At Tara in Meath he is said to have confronted King Laoghaire on Easter Eve with the Christian Gospel, kindled the light of the paschal fire on the hill of Slane, confounded the Druids into silence, and gained a hearing for himself as a man of power. He converted the king’s daughters. He threw down the idol of Crom Cruach in Leitrim. Patrick wrote that he daily expected to be violently killed or enslaved again.

And a bit more!

We are told that often Patrick baptized hundreds on a single day. He would come to a place, a crowd would gather, and when he told them about the true God, the people would cry out from all sides that they wanted to become Christians. Then they would move to the nearest water to be baptized.

On such a day Aengus, a prince of Munster, was baptized. When Patrick had finished preaching, Aengus was longing with all his heart to become a Christian. The crowd surrounded the two because Aengus was such an important person. Patrick got out his book and began to look for the place of the baptismal rite but his crozier got in the way.

The bishop’s crozier often has a spike at the bottom end, probably to allow the bishop to set it into the ground to free his hands. So, when Patrick fumbled searching for the right spot in the book so that he could baptize Aengus, he absent-mindedly stuck his crosier into the ground just beside him–and accidentally through the foot of poor Aengus!

Patrick, concentrating on the sacrament, never noticed what he had done and proceeded with the baptism. The prince never cried out, nor moaned; he simply went very white. Patrick poured water over his bowed head at the simple words of the rite. Then it was completed. Aengus was a Christian. Patrick turned to take up his crozier and was horrified to find that he had driven it through the prince’s foot!

“But why didn’t you say something? This is terrible. Your foot is bleeding and you’ll be lame. . . .” Poor Patrick was very unhappy to have hurt another.

Then Aengus said in a low voice that he thought having a spike driven through his foot was part of the ceremony. He added something that must have brought joy to the whole court of heaven and blessings on Ireland:

“Christ,” he said slowly, “shed His blood for me, and I am glad to suffer a little pain at baptism to be like Our Lord” (Curtayne).

In art, St. Patrick is represented as a bishop driving snakes before him or trampling upon them.

At times he may be shown

(1) preaching with a serpent around the foot of his pastoral staff;

(2) holding a shamrock;

(3) with a fire before him; or

(4) with a pen and book, devils at his feet, and seraphim above him.

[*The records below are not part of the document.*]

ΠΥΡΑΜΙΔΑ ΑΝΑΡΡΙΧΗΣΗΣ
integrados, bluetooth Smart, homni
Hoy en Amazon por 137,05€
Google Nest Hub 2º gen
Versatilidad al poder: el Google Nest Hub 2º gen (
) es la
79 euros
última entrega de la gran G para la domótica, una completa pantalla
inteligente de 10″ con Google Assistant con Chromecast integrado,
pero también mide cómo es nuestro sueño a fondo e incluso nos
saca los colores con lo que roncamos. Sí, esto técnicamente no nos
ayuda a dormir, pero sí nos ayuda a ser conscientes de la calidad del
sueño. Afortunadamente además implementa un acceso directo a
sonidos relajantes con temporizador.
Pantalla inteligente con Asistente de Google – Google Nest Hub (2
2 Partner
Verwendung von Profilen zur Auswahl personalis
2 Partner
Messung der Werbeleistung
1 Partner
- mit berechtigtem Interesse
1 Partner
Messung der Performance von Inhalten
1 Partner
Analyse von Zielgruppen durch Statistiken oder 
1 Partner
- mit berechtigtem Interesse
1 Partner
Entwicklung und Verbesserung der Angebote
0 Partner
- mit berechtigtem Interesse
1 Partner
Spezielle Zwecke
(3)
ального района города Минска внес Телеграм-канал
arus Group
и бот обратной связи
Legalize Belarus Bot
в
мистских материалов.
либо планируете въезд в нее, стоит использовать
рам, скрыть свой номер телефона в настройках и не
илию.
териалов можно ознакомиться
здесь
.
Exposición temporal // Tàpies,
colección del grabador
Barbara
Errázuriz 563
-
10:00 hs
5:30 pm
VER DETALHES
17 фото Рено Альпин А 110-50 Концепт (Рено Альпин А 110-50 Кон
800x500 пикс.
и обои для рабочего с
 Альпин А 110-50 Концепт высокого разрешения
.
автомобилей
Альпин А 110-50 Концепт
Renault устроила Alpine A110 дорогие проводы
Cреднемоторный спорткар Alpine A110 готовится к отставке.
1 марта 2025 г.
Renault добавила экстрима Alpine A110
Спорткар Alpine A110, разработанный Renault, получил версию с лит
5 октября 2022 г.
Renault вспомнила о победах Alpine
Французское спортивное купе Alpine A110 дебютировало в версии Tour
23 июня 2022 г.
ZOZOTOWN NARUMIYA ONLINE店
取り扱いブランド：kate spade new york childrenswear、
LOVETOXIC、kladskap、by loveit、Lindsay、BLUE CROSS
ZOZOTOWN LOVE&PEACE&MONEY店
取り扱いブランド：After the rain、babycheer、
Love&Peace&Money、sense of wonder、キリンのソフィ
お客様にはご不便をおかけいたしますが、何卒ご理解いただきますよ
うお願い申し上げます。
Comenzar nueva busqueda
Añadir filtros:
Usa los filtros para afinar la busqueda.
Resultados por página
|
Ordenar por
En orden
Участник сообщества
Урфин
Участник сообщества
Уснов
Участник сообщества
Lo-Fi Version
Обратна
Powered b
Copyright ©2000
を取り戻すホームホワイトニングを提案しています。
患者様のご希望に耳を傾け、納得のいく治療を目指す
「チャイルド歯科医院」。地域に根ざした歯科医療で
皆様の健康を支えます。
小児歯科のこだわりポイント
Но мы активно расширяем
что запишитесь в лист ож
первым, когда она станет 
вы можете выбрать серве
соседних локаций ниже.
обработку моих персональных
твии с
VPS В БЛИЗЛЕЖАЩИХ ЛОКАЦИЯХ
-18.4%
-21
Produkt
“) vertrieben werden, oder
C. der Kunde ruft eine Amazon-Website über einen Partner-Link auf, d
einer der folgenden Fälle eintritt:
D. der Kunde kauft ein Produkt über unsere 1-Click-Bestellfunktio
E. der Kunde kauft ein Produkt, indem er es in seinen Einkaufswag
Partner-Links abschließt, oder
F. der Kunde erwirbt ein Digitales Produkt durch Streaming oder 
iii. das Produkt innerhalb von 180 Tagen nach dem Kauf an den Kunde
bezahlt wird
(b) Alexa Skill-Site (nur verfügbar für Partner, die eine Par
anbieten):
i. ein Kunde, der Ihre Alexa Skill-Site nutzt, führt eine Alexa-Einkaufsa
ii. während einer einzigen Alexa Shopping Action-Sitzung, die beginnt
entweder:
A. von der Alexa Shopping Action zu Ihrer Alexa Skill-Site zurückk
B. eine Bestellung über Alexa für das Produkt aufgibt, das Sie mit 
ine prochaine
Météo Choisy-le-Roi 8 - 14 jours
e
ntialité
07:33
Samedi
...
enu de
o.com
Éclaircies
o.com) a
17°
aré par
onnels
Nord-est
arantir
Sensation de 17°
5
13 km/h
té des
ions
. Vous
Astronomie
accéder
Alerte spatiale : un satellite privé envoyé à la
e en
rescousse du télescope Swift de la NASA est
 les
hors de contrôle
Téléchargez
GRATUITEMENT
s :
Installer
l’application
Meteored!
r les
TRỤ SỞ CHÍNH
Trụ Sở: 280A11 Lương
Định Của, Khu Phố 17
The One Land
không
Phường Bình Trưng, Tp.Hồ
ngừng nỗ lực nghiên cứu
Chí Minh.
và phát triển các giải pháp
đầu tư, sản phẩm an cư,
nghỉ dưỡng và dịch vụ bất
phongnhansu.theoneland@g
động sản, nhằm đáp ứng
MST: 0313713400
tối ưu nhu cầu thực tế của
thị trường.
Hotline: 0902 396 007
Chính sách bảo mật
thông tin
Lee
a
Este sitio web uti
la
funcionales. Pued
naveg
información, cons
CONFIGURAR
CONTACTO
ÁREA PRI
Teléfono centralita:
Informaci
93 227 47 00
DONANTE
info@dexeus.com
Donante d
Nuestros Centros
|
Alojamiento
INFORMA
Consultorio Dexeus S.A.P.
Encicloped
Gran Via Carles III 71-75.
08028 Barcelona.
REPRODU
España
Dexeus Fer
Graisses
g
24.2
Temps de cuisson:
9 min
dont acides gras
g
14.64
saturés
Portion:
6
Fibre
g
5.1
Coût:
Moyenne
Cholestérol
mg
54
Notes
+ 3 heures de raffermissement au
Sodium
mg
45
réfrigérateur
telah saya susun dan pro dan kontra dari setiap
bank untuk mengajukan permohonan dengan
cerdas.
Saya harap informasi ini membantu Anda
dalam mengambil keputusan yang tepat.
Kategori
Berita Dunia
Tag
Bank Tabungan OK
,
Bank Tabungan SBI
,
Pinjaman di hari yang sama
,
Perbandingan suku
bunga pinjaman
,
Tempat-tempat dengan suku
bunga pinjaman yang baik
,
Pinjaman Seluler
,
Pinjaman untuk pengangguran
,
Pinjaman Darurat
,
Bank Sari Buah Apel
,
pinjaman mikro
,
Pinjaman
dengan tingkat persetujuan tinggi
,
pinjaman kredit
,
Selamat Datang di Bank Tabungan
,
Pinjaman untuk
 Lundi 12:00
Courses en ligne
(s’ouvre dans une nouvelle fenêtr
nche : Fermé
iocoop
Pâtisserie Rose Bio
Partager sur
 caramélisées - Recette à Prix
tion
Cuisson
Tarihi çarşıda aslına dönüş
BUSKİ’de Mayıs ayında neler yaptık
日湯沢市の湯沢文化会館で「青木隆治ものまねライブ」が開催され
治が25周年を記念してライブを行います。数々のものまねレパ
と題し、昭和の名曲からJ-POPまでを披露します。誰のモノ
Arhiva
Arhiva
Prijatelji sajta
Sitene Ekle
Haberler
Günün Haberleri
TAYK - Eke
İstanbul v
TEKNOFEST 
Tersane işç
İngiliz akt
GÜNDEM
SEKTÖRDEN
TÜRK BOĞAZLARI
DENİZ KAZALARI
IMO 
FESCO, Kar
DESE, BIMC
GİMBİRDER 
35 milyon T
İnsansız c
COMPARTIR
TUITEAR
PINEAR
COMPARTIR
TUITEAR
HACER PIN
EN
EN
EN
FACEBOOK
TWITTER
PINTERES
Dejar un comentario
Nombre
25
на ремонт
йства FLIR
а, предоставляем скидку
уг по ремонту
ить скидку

Saint Patrick is the patron sint of Nigeria (which was evangelized primarily by Irish clergy) and of Ireland and especially venerated at Lerins.

Two of the usual suspects to be seen over Paddys Day (week). A direct descendant of Saint Patrick (L) and a walking Saint (R).

Interestingly, the things that Saint Patrick never got involved with as far as we can tell is, drink, dressing up, dancing, singing or craic of any sort!